Sympathomimetic amines also contribute to improving myocardial contractility. These drugs can be considered the drugs of choice for short-term treatment in severe cases. Treatment with these drugs should be carried out in an intensive care unit under careful monitoring of ECG data, since they are administered by continuous intravenous infusion until the condition is stabilized:

  • dobutamine IV 2-10 mcg/kg per minute, or
  • dopamine intravenously 2-20 mcg/kg per minute for 4-48 hours.

For the hyperkinetic type of circulatory disorder, ganglionic blockers or neuroleptics are prescribed:

  • azamethonium bromide 5% solution intravenously slowly over 6-8 minutes 0.16-0.36 ml/kg (children under 2 years), 0.12-0.16 ml/kg (children 2-4 years), 0.8-0.12 ml/kg (children 5-7 years), 0.04-0.08 ml/kg (children over 8 years) in 20 ml of 20% dextrose (glucose) solution, according to the condition, or
  • Droperidol 0.25% solution 0.1 ml/kg (depending on condition).

Therapy for rhythm and conduction disorders

Treatment of tachyarrhythmias is carried out with antiarrhythmic drugs along with the means used to correct chronic heart failure. If the disorders of the systolic function of the myocardium are pronounced, then preference is given to amiodarone due to its least effect on the pumping function of the heart; sotalol can be used (provided that it is prescribed by the titration method). The use of drugs from other groups may be accompanied by a decrease in the systolic function of the myocardium.

Therapy for chronic heart failure

Medicines currently used to treat patients with chronic heart failure are divided into three main categories according to the degree of evidence: essential, additional and auxiliary agents.

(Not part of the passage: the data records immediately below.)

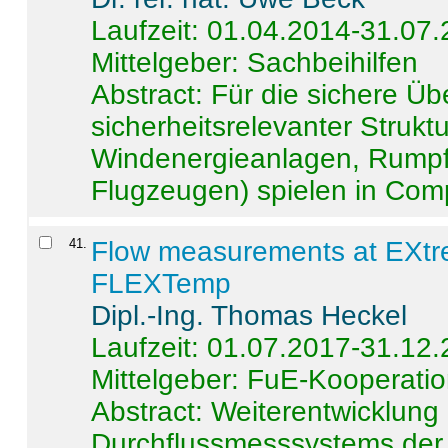
Laufzeit: 01.04.2014-31.07
Mittelgeber: Sachbeihilfen
Abstract:
Für die sichere Ü
sicherheitsrelevanter Strukt
Windenergieanlagen, Rumpf-
Flugzeugen) spielen in Compo
41
.
Flow measurements at EXtr
FLEXTemp
Dipl.-Ing. Thomas Heckel
Laufzeit: 01.07.2017-31.12
Mittelgeber: FuE-Kooperatio
Abstract:
Weiterentwicklun
Durchflussmesssystems der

  • Essential drugs - drugs whose effect has been proven beyond doubt, they are recommended specifically for the treatment of chronic heart failure (level of evidence A). This group includes six classes of drugs:
    • angiotensin-converting enzyme (ACE) inhibitors are indicated for all patients with chronic heart failure, regardless of the etiology, stage of the process and type of decompensation;
    • beta-blockers - neurohormonal modulators used in addition to an ACE inhibitor;
    • aldosterone receptor antagonists used together with an ACE inhibitor and a beta-blocker in patients with severe chronic heart failure;
    • diuretics - indicated for all patients with clinical symptoms associated with excessive retention of sodium and water in the body;
    • cardiac glycosides - in small doses;
    • AN receptor antagonists can be used not only in cases of intolerance to ACE inhibitors, but also along with ACE inhibitors as a first-line agent for blocking the renin-angiotensin-aldosterone system in patients with clinically pronounced decompensation.
  • Additional agents whose efficacy and safety have been demonstrated in individual large studies, but further clarification is needed (evidence level B):
    • statins recommended for use in patients with chronic heart failure associated with coronary heart disease;
    • indirect anticoagulants, indicated for use in most patients with chronic heart failure.
  • Adjuvants - the effect and influence of these drugs on the prognosis of patients with chronic heart failure are unknown (not proven), which corresponds to class III recommendations, or level of evidence C:
    • antiarrhythmic drugs (except beta-blockers) for life-threatening ventricular arrhythmias;
    • acetylsalicylic acid (and other antiplatelet agents);
    • non-glycoside inotropic stimulants - in case of exacerbation of chronic heart failure, occurring with low cardiac output and persistent arterial hypotension;
    • peripheral vasodilators (nitrates), used only in case of concomitant angina; calcium channel blockers in case of persistent arterial hypertension.